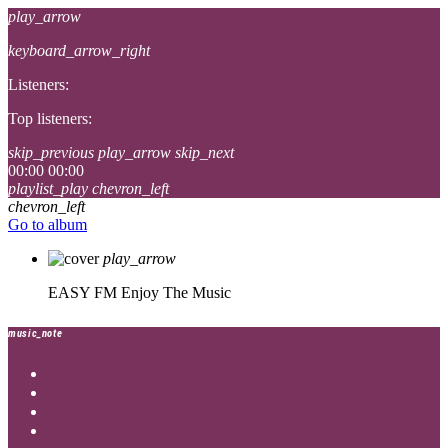
play_arrow
keyboard_arrow_right
Listeners:
Top listeners:
skip_previous
play_arrow
skip_next
00:00
00:00
playlist_play
chevron_left
chevron_left
Go to album
play_arrow
EASY FM
Enjoy The Music
music_note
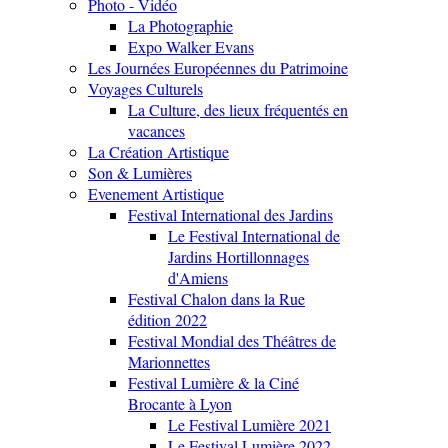
Photo - Vidéo
La Photographie
Expo Walker Evans
Les Journées Européennes du Patrimoine
Voyages Culturels
La Culture, des lieux fréquentés en
vacances
La Création Artistique
Son & Lumières
Evenement Artistique
Festival International des Jardins
Le Festival International de
Jardins Hortillonnages
d'Amiens
Festival Chalon dans la Rue
édition 2022
Festival Mondial des Théâtres de
Marionnettes
Festival Lumière & la Ciné
Brocante à Lyon
Le Festival Lumière 2021
Le Festival Lumière 2022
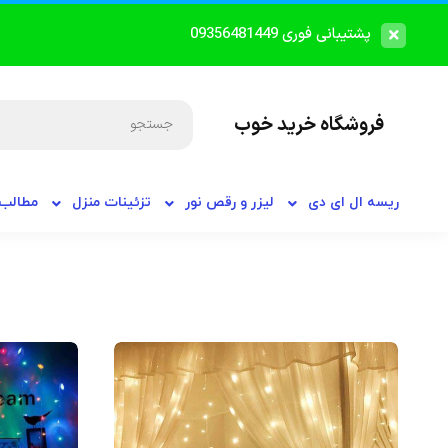
پشتیبانی فوری 09356481449
فروشگاه خرید خوب
ریسه ال ای دی
لیزر و رقص نور
تزئینات منزل
مطالب 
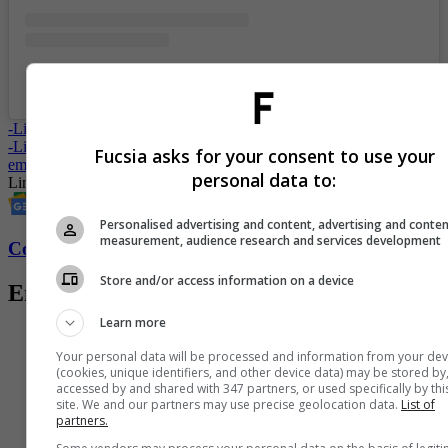
A post shared by Netflix Latinoamérica (@netflixlat)
-
Lindsay Lohan, así fue el baby shower de su primer hijo
-
Lindsay Lohan espera a su primer hijo: así confirmó que está
Fucsia asks for your consent to use your
embarazada
personal data to:
Lindsay Lohan
Hollywood
Cine
Personalised advertising and content, advertising and conte
measurement, audience research and services development
Conozca más de Fucsia aquí
Store and/or access information on a device
Entradas relacionadas
Learn more
Your personal data will be processed and information from your dev
(cookies, unique identifiers, and other device data) may be stored by
accessed by and shared with 347 partners, or used specifically by thi
site. We and our partners may use precise geolocation data.
List of
partners.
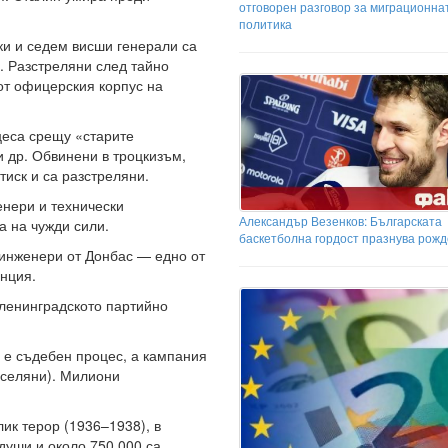
отговорен разговор за миграционна
политика
и и седем висши генерали са
. Разстреляни след тайно
от офицерския корпус на
цеса срещу «старите
 др. Обвинени в троцкизъм,
тиск и са разстреляни.
нери и технически
Александър Везенков: Българската
а на чужди сили.
баскетболна гордост празнува рожд
инженери от Донбас — едно от
нция.
ленинградското партийно
 е съдебен процес, а кампания
 селяни). Милиони
ик терор (1936–1938), в
души и около 750 000 са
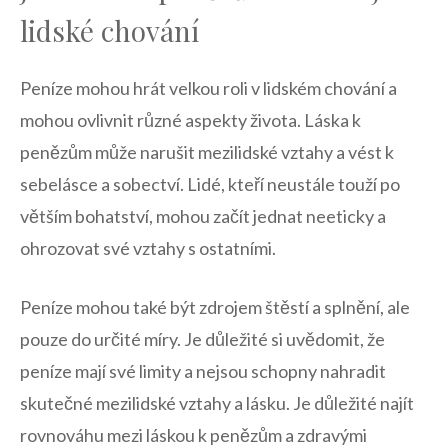
lidské chování
Peníze mohou hrát velkou roli v lidském chování a
mohou ovlivnit různé aspekty života. Láska k
penězům může narušit mezilidské vztahy a vést k
sebelásce a sobectví. Lidé, kteří neustále touží po
větším bohatství, mohou začít jednat neeticky a
ohrozovat své vztahy s ostatními.
Peníze mohou také být zdrojem štěstí a splnění, ale
pouze do určité míry. Je důležité si uvědomit, že
peníze mají své limity a nejsou schopny nahradit
skutečné mezilidské vztahy a lásku. Je důležité najít
rovnováhu mezi láskou k penězům a zdravými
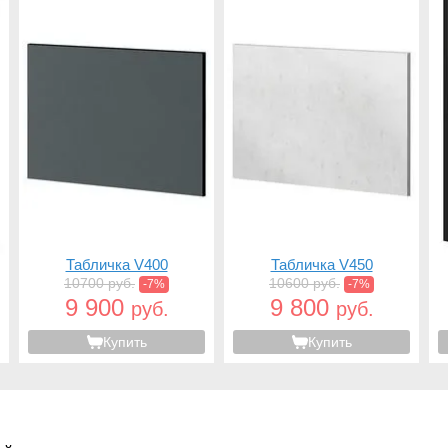
Табличка V400
Табличка V450
10700 руб.
10600 руб.
-7%
-7%
9 900
9 800
руб.
руб.
Купить
Купить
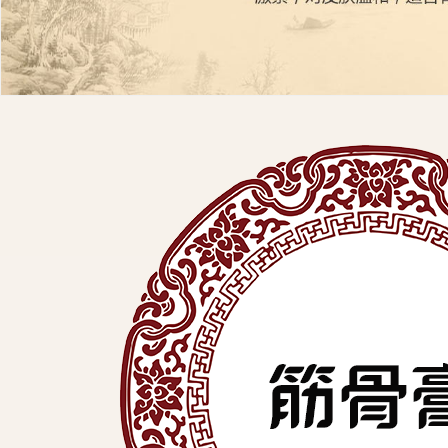
展
有
限
公
司
中
医
外
用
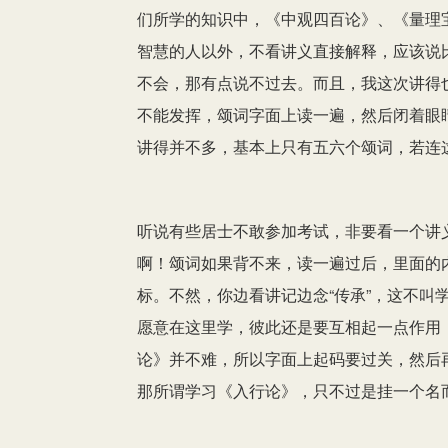
们所学的知识中，《中观四百论》、《量理
智慧的人以外，不看讲义直接解释，应该说
不会，那有点说不过去。而且，我这次讲得
不能发挥，颂词字面上读一遍，然后闭着眼
讲得并不多，基本上只有五六个颂词，若连
听说有些居士不敢参加考试，非要看一个讲
啊！颂词如果背不来，读一遍过后，里面的
标。不然，你边看讲记边念“传承”，这不叫
愿意在这里学，彼此还是要互相起一点作用
论》并不难，所以字面上起码要过关，然后
那所谓学习《入行论》，只不过是挂一个名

» **Work to complete**:
Look above for the line with "Jardins Hortillonnages" and the line with "Lindsay Lohan espera". Copy them and every line between, exactly, but no pictures.

» **Response to this exercise**:
Jardins Hortillonnages
d'Amiens
Festival Chalon dans la Rue
édition 2022
Festival Mondial des Théâtres de
Marionnettes
Festival Lumière & la Ciné
Brocante à Lyon
Le Festival Lumière 2021
Le Festival Lumière 2022
پشتیبانی فوری 09356481449
فروشگاه خرید خوب
ریسه ال ای دی
لیزر و رقص نور
تزئینات منزل
مطالب 
A post shared by Netflix Latinoamérica (@netflixlat)
-
Lindsay Lohan, así fue el baby shower de su primer hijo
-
Lindsay Lohan espera a su primer hijo: así confirmó que está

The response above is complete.